Mentre Bodhidharma fissava un muro in stato di meditazione, Hui-ko, il monaco che sarebbe divenuto il secondo Patriarca dello Zen, gli si avvicinò per chiedergli un insegnamento. Insistette più volte, ma Bodhidharma rifiutò di dargli alcuna istruzione. Tuttavia Hui-ko non si diede per vinto e rimase lì, seduto in meditazione tra la neve, fuori della grotta dove Bodhidharma stava fissando il suo muro, nella speranza che il maestro cambiasse idea. Alla fine, come gesto di disperazione e di estrema supplica, si tagliò il braccio sinistro e lo presentò a Bodhidharma. Allora, finalmente, Bodhidharma gli diede udienza, Hui-ko poté parlare e disse: “La mia mente non è in pace. Ti prego: acquietala”. Bodhidharma rispose: “Fammi vedere la tua mente inquieta e io te la pacificherò”. “Ma – obiettò Hui-ko – quando cerco la mia mente, non riesco ad afferrarla”. “Ora – urlò Bodhidharma – la tua mente è in pace”. Hui-ko ebbe un’importante realizzazione.

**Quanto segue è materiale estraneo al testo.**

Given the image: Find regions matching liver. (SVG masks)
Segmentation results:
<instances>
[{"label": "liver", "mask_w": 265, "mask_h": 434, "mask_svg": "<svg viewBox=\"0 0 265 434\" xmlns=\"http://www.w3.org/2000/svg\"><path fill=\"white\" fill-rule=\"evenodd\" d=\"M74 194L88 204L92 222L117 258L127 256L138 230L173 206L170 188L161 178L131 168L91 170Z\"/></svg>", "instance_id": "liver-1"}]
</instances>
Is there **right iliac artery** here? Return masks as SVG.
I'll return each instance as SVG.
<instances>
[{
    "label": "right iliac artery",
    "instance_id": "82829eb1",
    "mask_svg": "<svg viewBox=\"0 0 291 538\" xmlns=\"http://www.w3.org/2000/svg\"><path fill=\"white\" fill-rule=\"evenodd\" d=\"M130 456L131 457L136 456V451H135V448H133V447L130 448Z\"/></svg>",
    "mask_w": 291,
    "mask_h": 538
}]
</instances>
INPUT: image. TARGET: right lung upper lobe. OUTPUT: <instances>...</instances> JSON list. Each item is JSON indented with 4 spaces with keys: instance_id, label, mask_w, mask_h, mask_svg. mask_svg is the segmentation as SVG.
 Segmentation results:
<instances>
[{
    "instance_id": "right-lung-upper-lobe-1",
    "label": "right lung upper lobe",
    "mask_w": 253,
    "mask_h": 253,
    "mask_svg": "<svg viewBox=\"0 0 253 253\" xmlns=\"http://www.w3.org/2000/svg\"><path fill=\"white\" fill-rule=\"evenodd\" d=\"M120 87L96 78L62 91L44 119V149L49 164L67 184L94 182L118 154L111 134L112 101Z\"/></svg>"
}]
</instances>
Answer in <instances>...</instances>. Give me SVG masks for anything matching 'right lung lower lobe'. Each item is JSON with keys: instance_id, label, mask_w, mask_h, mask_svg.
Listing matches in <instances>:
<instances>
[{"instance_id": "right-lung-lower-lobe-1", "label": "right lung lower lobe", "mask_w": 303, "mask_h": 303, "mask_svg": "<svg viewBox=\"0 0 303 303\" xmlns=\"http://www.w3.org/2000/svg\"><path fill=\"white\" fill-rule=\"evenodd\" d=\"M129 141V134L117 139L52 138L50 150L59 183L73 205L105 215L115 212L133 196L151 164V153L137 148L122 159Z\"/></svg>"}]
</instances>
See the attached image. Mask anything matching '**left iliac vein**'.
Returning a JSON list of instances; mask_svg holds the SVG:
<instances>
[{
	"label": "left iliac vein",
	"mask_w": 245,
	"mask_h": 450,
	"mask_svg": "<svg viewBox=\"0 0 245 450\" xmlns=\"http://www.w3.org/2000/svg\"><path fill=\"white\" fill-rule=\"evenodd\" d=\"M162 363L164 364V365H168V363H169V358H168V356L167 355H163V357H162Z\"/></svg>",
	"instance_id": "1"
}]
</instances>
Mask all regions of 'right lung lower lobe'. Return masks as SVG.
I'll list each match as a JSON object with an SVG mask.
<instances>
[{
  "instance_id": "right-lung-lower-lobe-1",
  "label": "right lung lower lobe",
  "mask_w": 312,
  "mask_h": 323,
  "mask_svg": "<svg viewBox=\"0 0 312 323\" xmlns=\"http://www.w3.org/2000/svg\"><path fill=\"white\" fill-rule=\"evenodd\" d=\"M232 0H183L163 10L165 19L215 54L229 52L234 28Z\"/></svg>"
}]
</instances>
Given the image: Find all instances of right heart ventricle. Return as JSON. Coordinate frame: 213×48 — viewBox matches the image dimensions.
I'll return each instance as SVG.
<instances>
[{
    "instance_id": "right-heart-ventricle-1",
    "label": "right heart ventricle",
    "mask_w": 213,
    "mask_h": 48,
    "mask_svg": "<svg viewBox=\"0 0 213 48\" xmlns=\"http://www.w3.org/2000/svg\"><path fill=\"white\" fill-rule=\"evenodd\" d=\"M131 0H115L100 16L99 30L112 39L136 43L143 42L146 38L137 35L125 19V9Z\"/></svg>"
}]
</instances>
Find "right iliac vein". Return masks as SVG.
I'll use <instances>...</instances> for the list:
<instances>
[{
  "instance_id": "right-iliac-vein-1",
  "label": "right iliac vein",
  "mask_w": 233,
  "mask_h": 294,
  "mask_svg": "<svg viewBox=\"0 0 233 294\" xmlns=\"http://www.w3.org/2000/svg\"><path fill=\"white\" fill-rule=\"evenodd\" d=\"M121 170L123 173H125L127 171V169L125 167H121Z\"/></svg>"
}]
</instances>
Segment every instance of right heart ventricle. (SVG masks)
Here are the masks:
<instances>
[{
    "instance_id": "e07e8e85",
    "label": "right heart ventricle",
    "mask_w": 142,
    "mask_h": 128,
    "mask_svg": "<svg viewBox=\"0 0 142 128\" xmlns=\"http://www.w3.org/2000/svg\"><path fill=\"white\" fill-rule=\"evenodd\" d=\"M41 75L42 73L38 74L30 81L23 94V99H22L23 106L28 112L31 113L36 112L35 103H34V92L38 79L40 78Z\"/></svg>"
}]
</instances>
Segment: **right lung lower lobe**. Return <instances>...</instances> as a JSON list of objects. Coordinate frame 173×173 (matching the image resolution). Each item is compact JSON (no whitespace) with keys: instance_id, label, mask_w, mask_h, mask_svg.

In un altro insegnamento dato sempre da Bodhidharma al suo successore, egli dice: “Lascia andare tutti i pensieri discorsivi e tutti gli attaccamenti. Fa riposare la tua mente”.
La mente è inquieta. Ma lo scherzo diabolico che ci fa continuamente è l’inquietudine provocata dal fatto che essa stessa è inquieta: è il problema di Hui-ko. Dice: ho la mente inquieta. Ma dirlo vuol dire perpetuare quella situazione. Preoccuparsi dell’inquietudine: è l’inquietudine al quadrato! Come abbiamo già detto, la risposta zen ben poche volte è alla domanda posta. Che senso avrebbe avuto se Bodhidharma avesse detto: calmala? E infatti Bodhidharma conduce Hui-ko in se stesso, verso quel vuoto che pure abita in lui, senza che ne sia consapevole. Quella mente di cui ti lamenti, cos’è? Dov’è? È come nella vipassana: osservo il mio stato di rabbia, ed ecco che si scioglie impercettibilmente, dolcemente.
Eppure c’era, sì: c’era qualcosa, ne sono sicuro. Ma ora?
La ricerca della pacificazione della mente è un ulteriore atteggiamento dualistico. È per questo che è importante meditare senza perché: altrimenti saremmo sempre degli schiavi, degli accattoni. Ma anche la ricerca stessa della mente fa ricadere in un’analoga situazione: Hui-ko si era dato a disquisizioni interiori di tipo filosofico sulla sua mente. Com’è la mia mente? Di che natura è? È calma? Si era creato il suo concetto, si era costruito la sua prigione, il suo trabocchetto. Appena dici: ho una mente; e poi la guardi e la vedi inquieta, è ovvio: il problema sorge, ma sei solo tu la sua causa.